Work order >> Copy the entries word for word, starting at the line containing "What is the value" and continuing through the end of the entries. Leave the pictures out of your copy.

[Short-answer chart tasks]
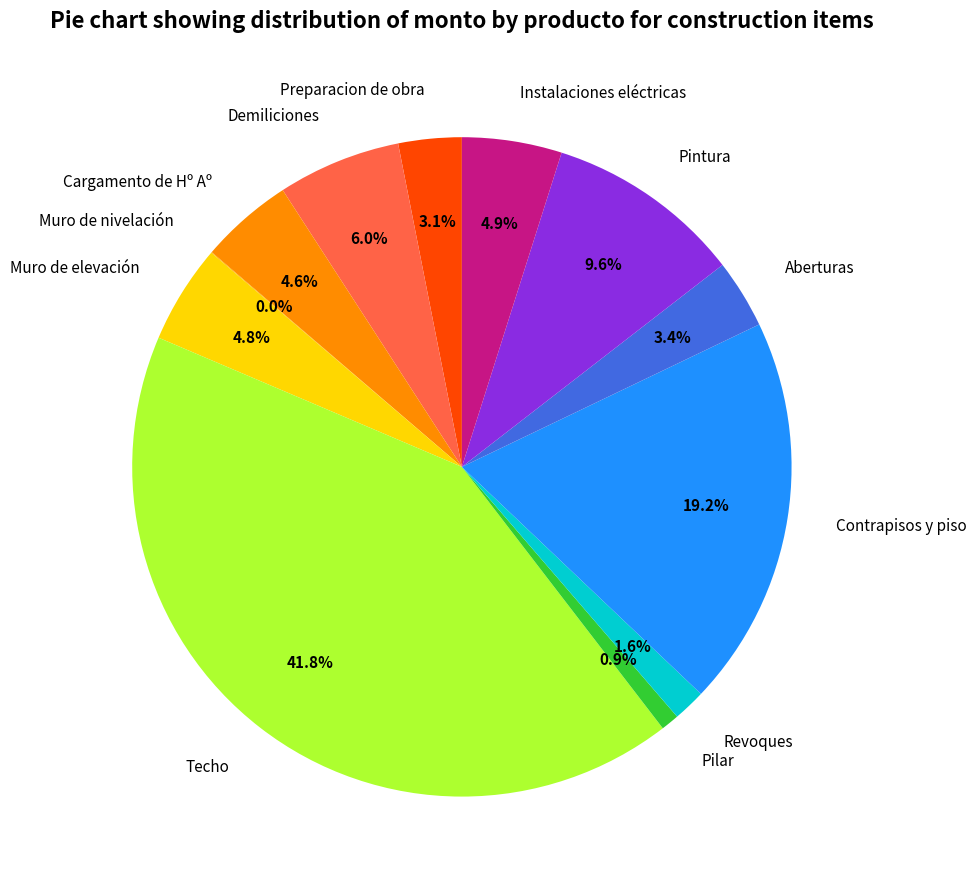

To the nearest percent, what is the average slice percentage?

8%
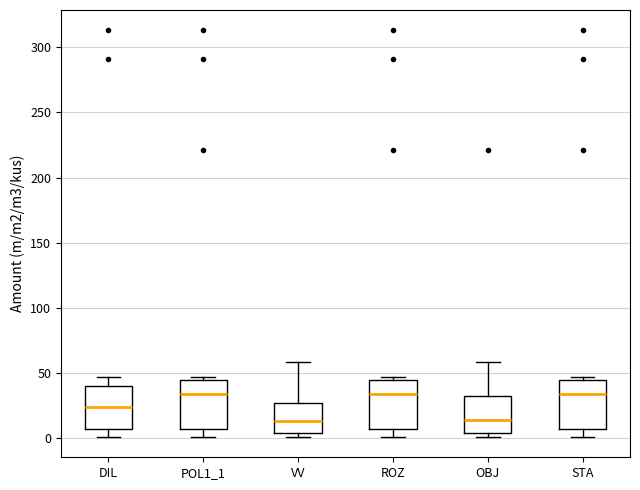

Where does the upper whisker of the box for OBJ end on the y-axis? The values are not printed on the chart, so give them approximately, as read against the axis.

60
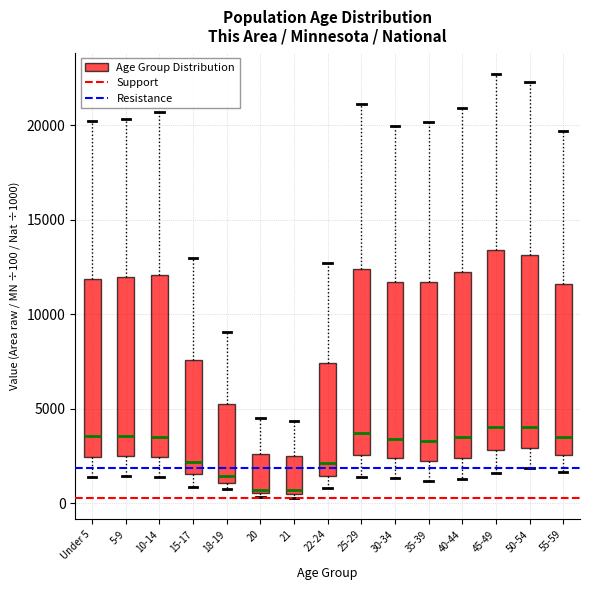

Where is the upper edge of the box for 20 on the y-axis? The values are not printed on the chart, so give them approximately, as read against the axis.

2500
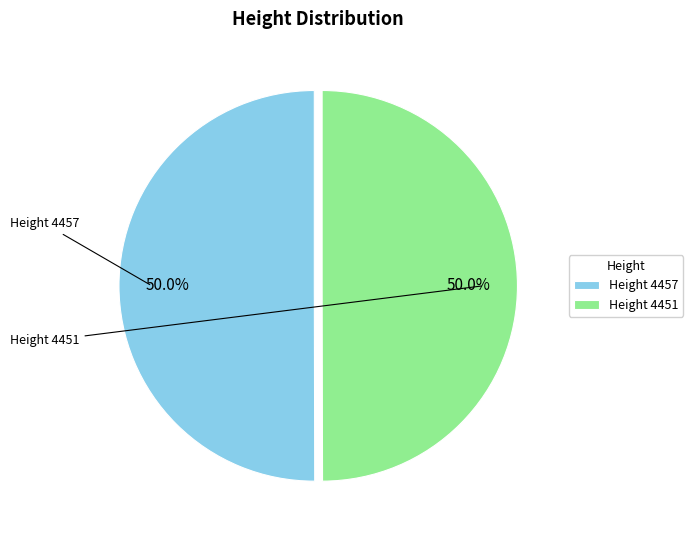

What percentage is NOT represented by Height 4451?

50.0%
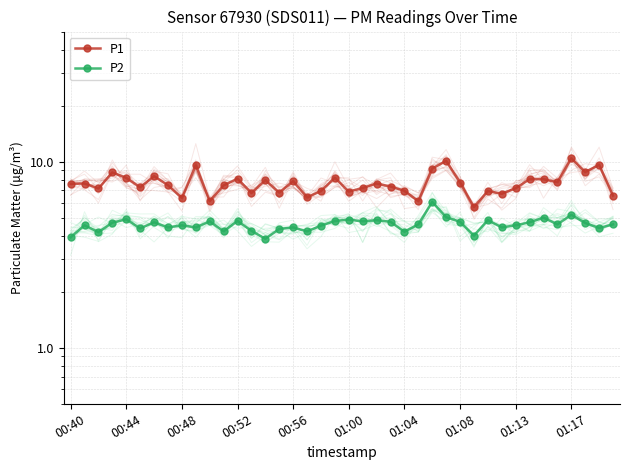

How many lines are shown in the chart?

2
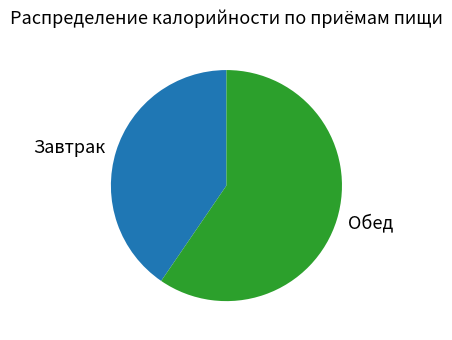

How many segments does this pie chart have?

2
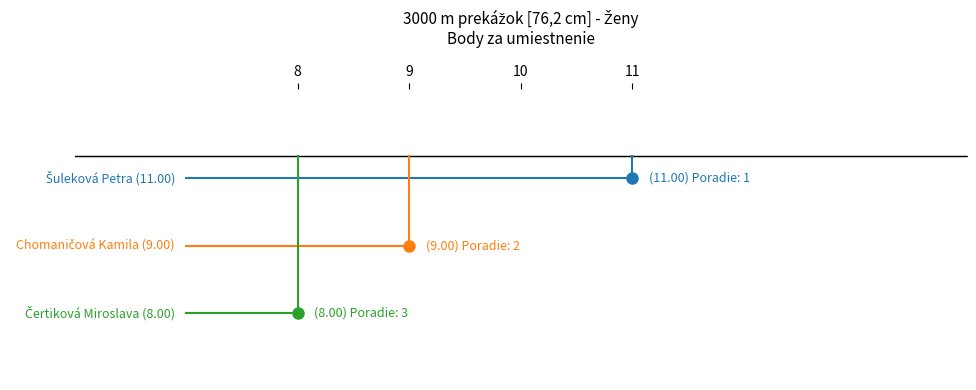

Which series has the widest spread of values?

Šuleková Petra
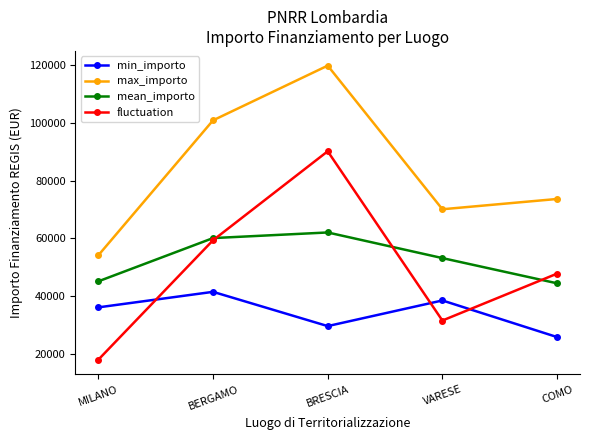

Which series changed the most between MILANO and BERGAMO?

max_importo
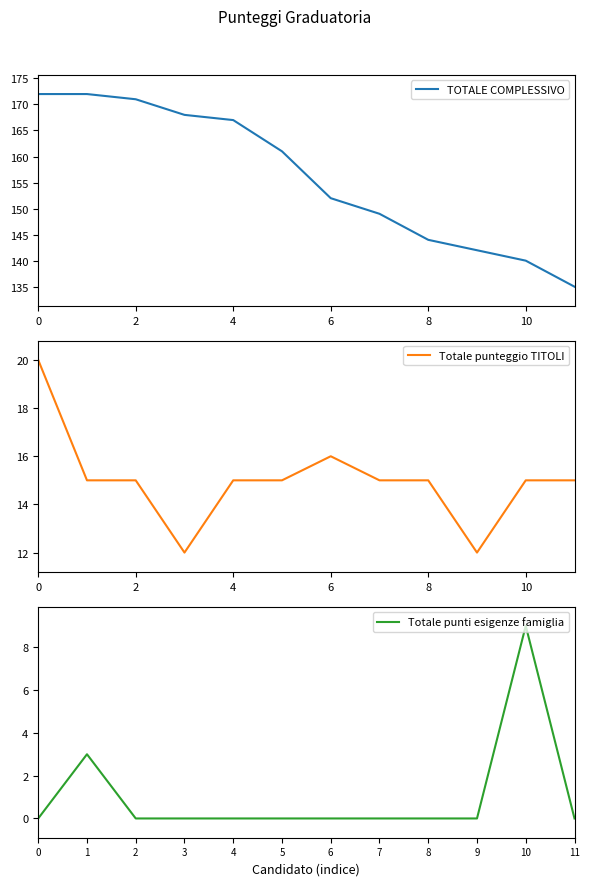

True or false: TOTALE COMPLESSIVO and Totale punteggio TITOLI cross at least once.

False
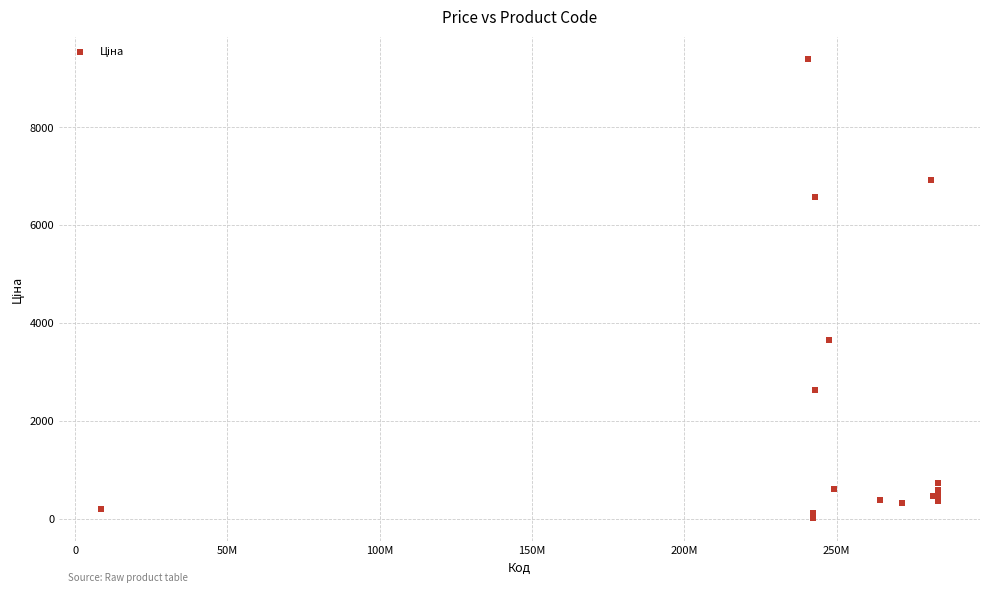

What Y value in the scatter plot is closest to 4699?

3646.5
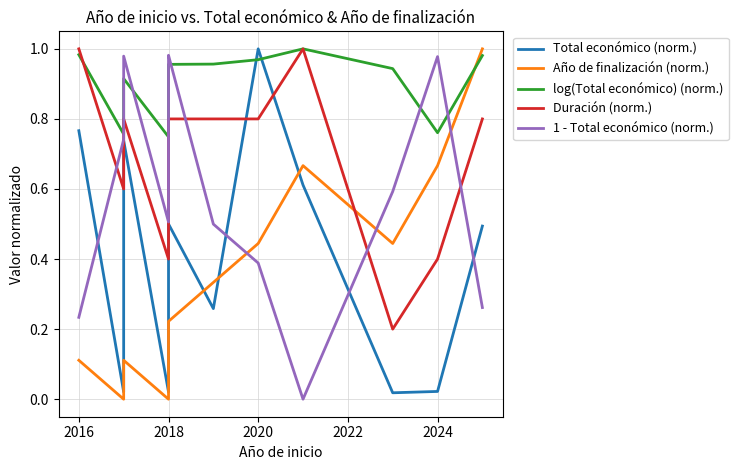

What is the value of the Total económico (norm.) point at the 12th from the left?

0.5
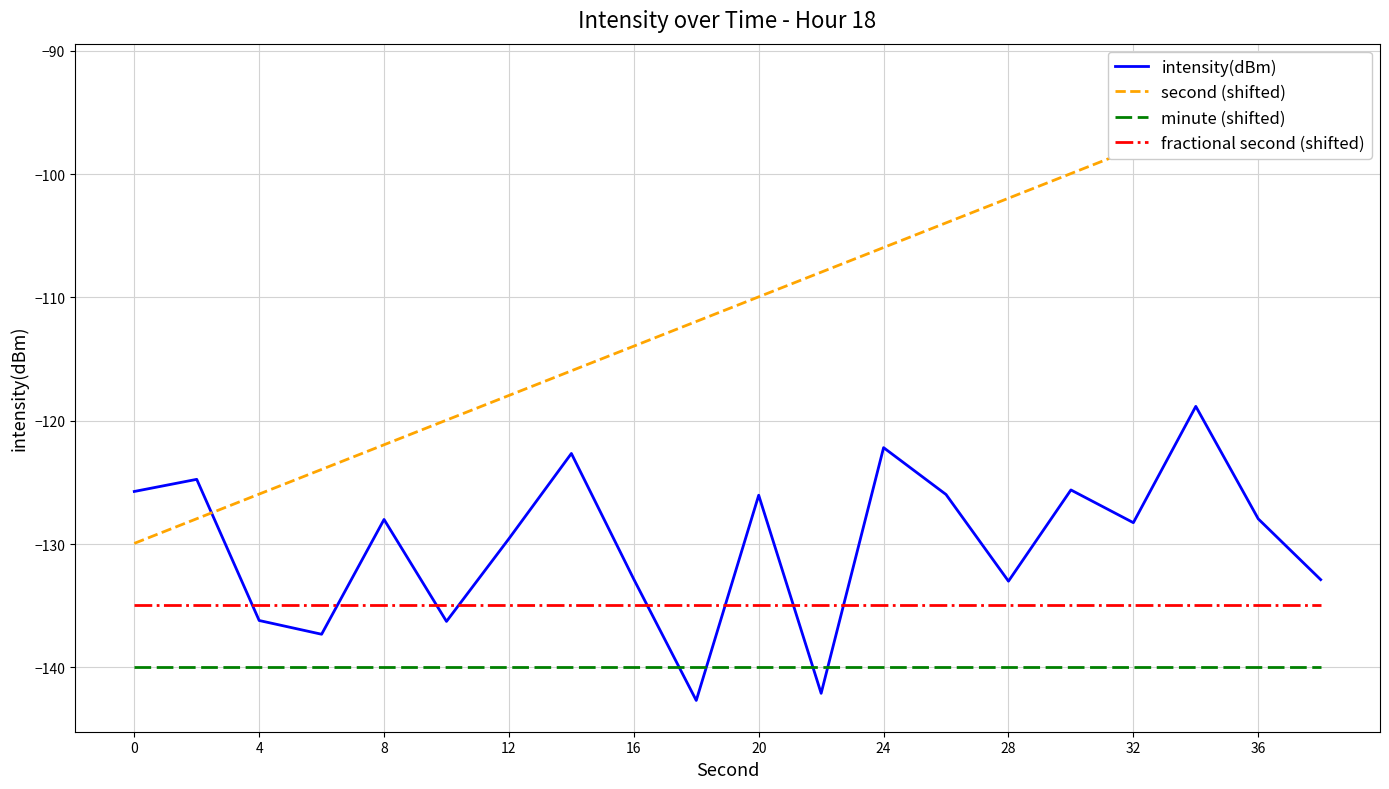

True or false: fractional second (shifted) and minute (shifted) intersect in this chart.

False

Written answer >>
What is the value of the Total económico (norm.) point at the 12th from the left?

0.5

True or false: fractional second (shifted) and minute (shifted) intersect in this chart.

False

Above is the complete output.